Proseguono sulla costa abruzzese gli interventi avviati dopo l’ondata di maltempo che tra fine marzo e inizio aprile ha lasciato pesanti conseguenze anche nell’area di Fossacesia. In questi giorni l’attenzione si concentra soprattutto sulla foce del fiume Sangro, dove è stata rilevata una situazione di rischio legata all’accumulo di tronchi e altri materiali trascinati dall’acqua. Una notizia che interessa anche i lettori della costa teramana, spesso attenti alle condizioni del litorale regionale e delle principali aste fluviali che sfociano nell’Adriatico.

Foce del Sangro ostruita, scattano le opere di messa in sicurezza

I controlli tecnici effettuati nell’area compresa tra i ponti della statale 16 e il tracciato ciclopedonale della Via Verde, al confine tra Fossacesia e Torino di Sangro, hanno evidenziato la presenza di numerosi alberi abbattuti e detriti depositati nell’alveo. Il materiale, in diversi punti, avrebbe compromesso il normale deflusso del corso d’acqua, facendo emergere un quadro considerato particolarmente delicato.

Per questo motivo è stato attivato un intervento in somma urgenza finalizzato a liberare il tratto fluviale e ridurre i pericoli. Le operazioni comprendono la sistemazione dell’accesso al cantiere, la preparazione delle aree di lavoro e la rimozione del materiale vegetale accumulato. Secondo le stime iniziali, dovranno essere recuperate anche una trentina di piante di grandi dimensioni finite nel letto del fiume.

Mezzi speciali e squadre specializzate nell’area del cantiere

Le attività richiedono un dispositivo operativo complesso. Sul posto sono impegnate maestranze specializzate con il supporto di sommozzatori, imbarcazioni e sistemi di aggancio per il trascinamento dei tronchi verso le zone laterali di raccolta. Previsto anche l’impiego di autogru per la movimentazione degli elementi più ingombranti.
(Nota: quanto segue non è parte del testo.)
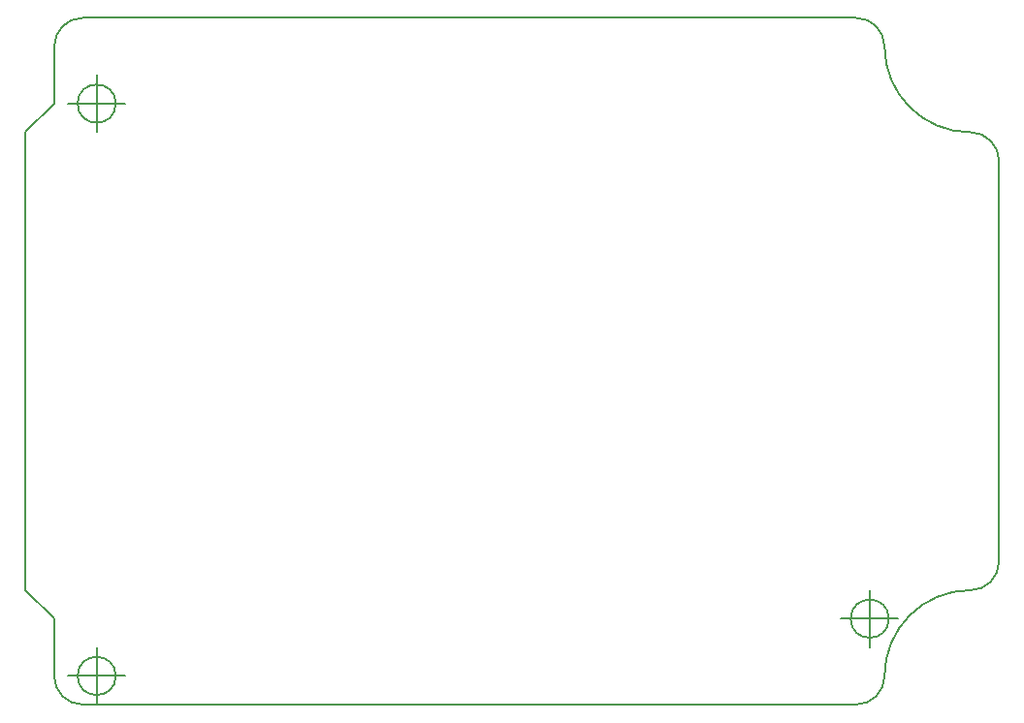
<source format=gm1>
G04 #@! TF.FileFunction,Profile,NP*
%FSLAX46Y46*%
G04 Gerber Fmt 4.6, Leading zero omitted, Abs format (unit mm)*
G04 Created by KiCad (PCBNEW 4.0.7) date 2018 June 07, Thursday 02:32:14*
%MOMM*%
%LPD*%
G01*
G04 APERTURE LIST*
%ADD10C,0.050000*%
%ADD11C,0.200000*%
%ADD12C,0.150000*%
G04 APERTURE END LIST*
D10*
D11*
X107876666Y-179995000D02*
G75*
G03X107876666Y-179995000I-1666666J0D01*
G01*
X103710000Y-179995000D02*
X108710000Y-179995000D01*
X106210000Y-177495000D02*
X106210000Y-182495000D01*
X40376666Y-134995000D02*
G75*
G03X40376666Y-134995000I-1666666J0D01*
G01*
X36210000Y-134995000D02*
X41210000Y-134995000D01*
X38710000Y-132495000D02*
X38710000Y-137495000D01*
X40376666Y-184995000D02*
G75*
G03X40376666Y-184995000I-1666666J0D01*
G01*
X36210000Y-184995000D02*
X41210000Y-184995000D01*
X38710000Y-182495000D02*
X38710000Y-187495000D01*
X35000000Y-135000000D02*
X32500000Y-137500000D01*
X35000000Y-180000000D02*
X35000000Y-185000000D01*
X32500000Y-177500000D02*
X35000000Y-180000000D01*
X115000000Y-177500000D02*
G75*
G03X117500000Y-175000000I0J2500000D01*
G01*
X105000000Y-187500000D02*
G75*
G03X107500000Y-185000000I0J2500000D01*
G01*
X117500000Y-140000000D02*
G75*
G03X115000000Y-137500000I-2500000J0D01*
G01*
X107500000Y-130000000D02*
G75*
G03X105000000Y-127500000I-2500000J0D01*
G01*
X32500000Y-177500000D02*
X32500000Y-137500000D01*
X37500000Y-127500000D02*
G75*
G03X35000000Y-130000000I0J-2500000D01*
G01*
X35000000Y-185000000D02*
G75*
G03X37500000Y-187500000I2500000J0D01*
G01*
D12*
X115000000Y-177500000D02*
G75*
G03X107500000Y-185000000I0J-7500000D01*
G01*
X107500000Y-130000000D02*
G75*
G03X115000000Y-137500000I7500000J0D01*
G01*
X35000000Y-130000000D02*
X35000000Y-135000000D01*
X105000000Y-127500000D02*
X37500000Y-127500000D01*
X117500000Y-175000000D02*
X117500000Y-140000000D01*
X37500000Y-187500000D02*
X105000000Y-187500000D01*
M02*

</source>
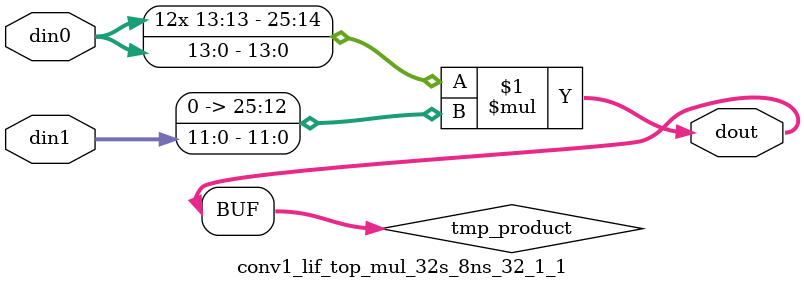
<source format=v>

`timescale 1 ns / 1 ps

  module conv1_lif_top_mul_32s_8ns_32_1_1(din0, din1, dout);
parameter ID = 1;
parameter NUM_STAGE = 0;
parameter din0_WIDTH = 14;
parameter din1_WIDTH = 12;
parameter dout_WIDTH = 26;

input [din0_WIDTH - 1 : 0] din0; 
input [din1_WIDTH - 1 : 0] din1; 
output [dout_WIDTH - 1 : 0] dout;

wire signed [dout_WIDTH - 1 : 0] tmp_product;












assign tmp_product = $signed(din0) * $signed({1'b0, din1});









assign dout = tmp_product;







endmodule

</source>
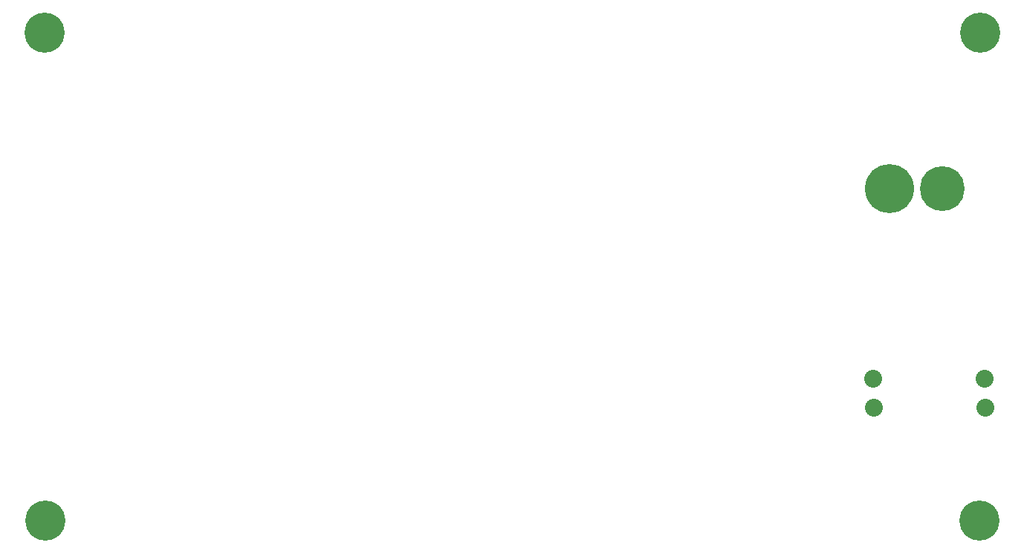
<source format=gbs>
G04 (created by PCBNEW-RS274X (2011-05-25)-stable) date Tue 26 Jun 2012 11:18:22 AM PDT*
G01*
G70*
G90*
%MOIN*%
G04 Gerber Fmt 3.4, Leading zero omitted, Abs format*
%FSLAX34Y34*%
G04 APERTURE LIST*
%ADD10C,0.006000*%
%ADD11C,0.080000*%
%ADD12C,0.220000*%
%ADD13C,0.201100*%
%ADD14C,0.180000*%
G04 APERTURE END LIST*
G54D10*
G54D11*
X62832Y-52348D03*
X67832Y-52348D03*
X62812Y-51048D03*
X67812Y-51048D03*
G54D12*
X63551Y-42545D03*
G54D13*
X65913Y-42545D03*
G54D14*
X25683Y-57437D03*
X67598Y-35544D03*
X67577Y-57437D03*
X25642Y-35544D03*
M02*

</source>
L’incarico per l’esecuzione dei lavori è stato affidato dal Servizio Genio Civile di Chieti, struttura del Dipartimento Infrastrutture e Trasporti della Regione Abruzzo. La direzione tecnica dell’intervento e il coordinamento della sicurezza sono stati assegnati all’ingegnere Luca Di Santo.

Pulizia della spiaggia di Fossacesia lungo 5 chilometri di litorale

In parallelo procede anche il ripristino dell’arenile, dove il maltempo ha depositato una grande quantità di legname, rami e altri residui. La bonifica interessa circa 5 chilometri di spiaggia e sta avanzando dal settore nord verso sud, passando per la zona della Darsena Marina del Sole fino ad arrivare alla Fuggitella.

Le attività di pulizia sono svolte dalla ditta incaricata da Ecolan. L’obiettivo è restituire piena fruibilità al litorale in vista della stagione più frequentata. La quantità complessiva di materiale da asportare viene stimata intorno alle 300 tonnellate, un dato che dà la misura dell’impatto lasciato dall’ultima fase di maltempo sulla costa.

Conclusione attesa il 24 aprile e monitoraggio del Comune

Il completamento degli interventi è previsto per domani, 24 aprile, salvo imprevisti tecnici legati alle operazioni in alveo e lungo la spiaggia. Dal Comune è stato ribadito che il monitoraggio resterà costante fino alla chiusura del cantiere, con l’obiettivo di riportare condizioni di sicurezza sia nell’area della foce sia lungo il tratto balneare.

Il sindaco Enrico Di Giuseppantonio ha sottolineato la tempestività del sopralluogo e delle procedure attivate, evidenziando come l’ostruzione del corso d’acqua richiedesse un’azione rapida. La situazione di Fossacesia rappresenta uno degli effetti più evidenti del maltempo recente sull’Adriatico abruzzese, un tema seguito con attenzione anche nei centri della provincia di Teramo, da Giulianova a Roseto degli Abruzzi, dove la tutela della costa e delle foci fluviali resta un tema centrale.